━━━━━ GIVEN RECORDS ━━━━━

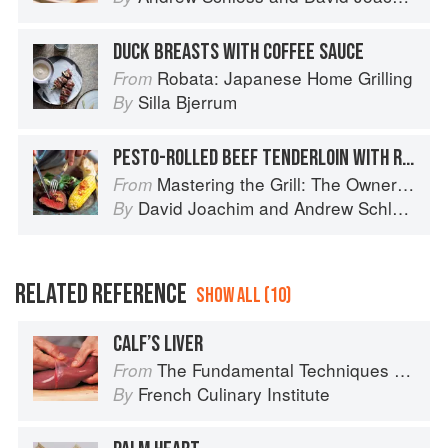
DUCK BREASTS WITH COFFEE SAUCE
Robata: Japanese Home Grilling
From
Silla Bjerrum
By
PESTO-ROLLED BEEF TENDERLOIN WITH ROASTED PEPPER ROUILLE
Mastering the Grill: The Owner's Manual for Outdoor Cooking
From
David Joachim
and
Andrew Schloss
By
RELATED REFERENCE
SHOW ALL (10)
CALF’S LIVER
The Fundamental Techniques of Classic Cuisine
From
French Culinary Institute
By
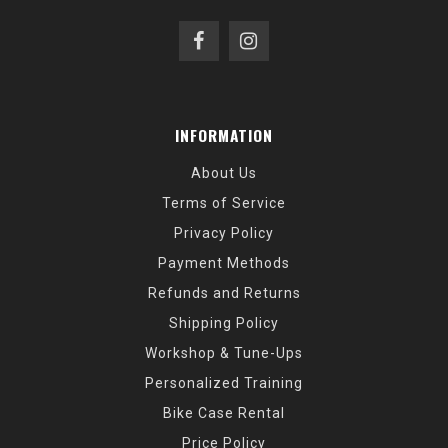
INFORMATION
About Us
Terms of Service
Privacy Policy
Payment Methods
Refunds and Returns
Shipping Policy
Workshop & Tune-Ups
Personalized Training
Bike Case Rental
Price Policy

━━━━━

• [ASSIGNMENT]
Could you write out the records again exactly, without any of their pictures?

• [RESPONSE AREA]
DUCK BREASTS WITH COFFEE SAUCE
Robata: Japanese Home Grilling
From
Silla Bjerrum
By
PESTO-ROLLED BEEF TENDERLOIN WITH ROASTED PEPPER ROUILLE
Mastering the Grill: The Owner's Manual for Outdoor Cooking
From
David Joachim
and
Andrew Schloss
By
RELATED REFERENCE
SHOW ALL (10)
CALF’S LIVER
The Fundamental Techniques of Classic Cuisine
From
French Culinary Institute
By
INFORMATION
About Us
Terms of Service
Privacy Policy
Payment Methods
Refunds and Returns
Shipping Policy
Workshop & Tune-Ups
Personalized Training
Bike Case Rental
Price Policy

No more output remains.